Wasserrasseln, Pferdeegel, Flohkrebse: Im Rütibach leben unterschiedliche Winzlinge, die Kinder von Schulklassen aus der Region kennenlernen können. «Bilder und Beschreibungen helfen den jungen Forschern, die Tierchen zu identifizieren», sagt Laurenz Alder, Präsident des Vereins Naturschule St. Gallen.
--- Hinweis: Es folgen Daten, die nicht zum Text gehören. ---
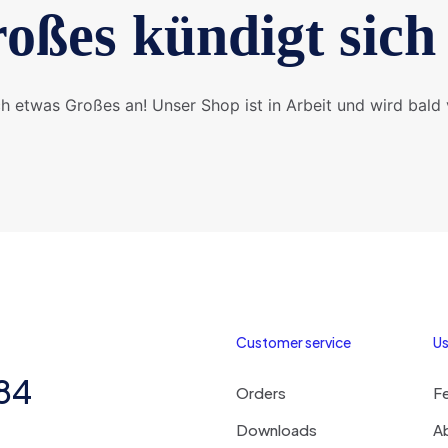
oßes kündigt sich
ch etwas Großes an! Unser Shop ist in Arbeit und wird bald v
Customer service
Us
284
Orders
F
Downloads
A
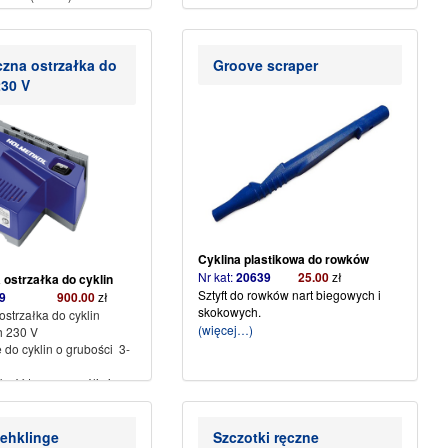
atkowo płatny.
ię od 90-200 °C.
czna ostrzałka do
Groove scraper
230 V
Cyklina plastikowa do rowków
Nr kat:
20639
25.00
zł
 ostrzałka do cyklin
Sztyft do rowków nart
biegowych i
4629
900.00
zł
skokowych.
ostrzałka do cyklin
(więcej…)
h 230 V
 do cyklin o grubości 3-
kość tarczy umożliwia
ynik szlifowania
iehklinge
Szczotki ręczne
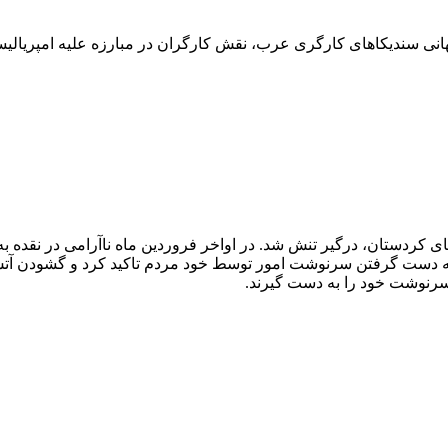
در دیدار با نمایندگان اتحادیۀ جهانی سندیکاهای کارگری عرب، نقش کارگران در مبارزه 
ی کردستان، درگیر تنش شد. در اواخر فروردین ماه ناآرامی در نقده ب
ه دست گرفتن سرنوشت امور توسط خود مردم تاکید کرد و گشودن آتش و 
سرنوشت خود را به دست گیرند.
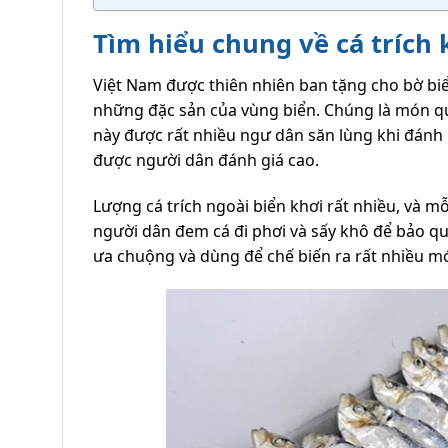
Tìm hiểu chung về cá trích
Việt Nam được thiên nhiên ban tặng cho bờ biển
những đặc sản của vùng biển. Chúng là món quà
này được rất nhiều ngư dân săn lùng khi đánh 
được người dân đánh giá cao.
Lượng cá trích ngoài biển khơi rất nhiều, và mỗi
người dân đem cá đi phơi và sấy khô để bảo q
ưa chuộng và dùng để chế biến ra rất nhiều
Oberhalb des Baches stehen neben einer Feuerstelle zwei Holztische mit Bänken – das «Open-Air-Schulzimmer» der Naturschule. Auf dem Tisch stehen Mikroskope und Becher, die mit einer Lupe ausgestattet sind. «Es ist faszinierender, eine Larve unter der Lupe zu beobachten, als im Zoo einen Elefanten anzuschauen», sagt Alder. Als Fliessgewässer-Biologe und Kantonsschullehrer sei er besonders motiviert, den Kindern die Welt der kleinen Tiere im Bach zu zeigen.

Schule auf Abruf

In der Regel sind die Lehrkräfte aber auf sich alleine gestellt. Alder ist nur hier, um zu prüfen, ob das von ihm zusammengestellte Programm gut ankommt. «Unter dem Schuljahr können Lehrer den Platz im Rütiweierwald reservieren», sagt er. Die Lupen, Pinsel, Netze und Infotafeln stünden jederzeit zur Verfügung: «Das Unterrichtsmaterial kann im Schulzimmer an der Spiltrücklistrasse abgeholt werden», erklärt Alder.
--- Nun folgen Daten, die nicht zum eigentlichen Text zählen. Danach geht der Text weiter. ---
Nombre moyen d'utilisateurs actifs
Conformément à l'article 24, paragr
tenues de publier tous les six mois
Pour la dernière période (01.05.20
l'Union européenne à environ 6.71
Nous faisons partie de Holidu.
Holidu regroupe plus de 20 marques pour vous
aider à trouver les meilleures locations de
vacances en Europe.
Eintagsfliegen leben länger

Inzwischen haben Buben Steine gekehrt. Darunter erwarten sie weitere Bachbewohner. Bislang haben die Schüler vor allem Eintagsfliegenlarven eingesammelt.

Alder erklärt: «Habt ihr gewusst, dass diese Larven drei Jahre lang im Bach leben? Erst danach werden sie zu Fliegen, schwirren einige Meter flussaufwärts und paaren sich dort. Dann legen sie ihre Eier und sterben.» Ein Mädchen tupft mit der Fingerspitze auf eine schwimmende Himbeere in ihrem Gefäss. «Vielleicht hat die Larve Hunger und will die Beere fressen.»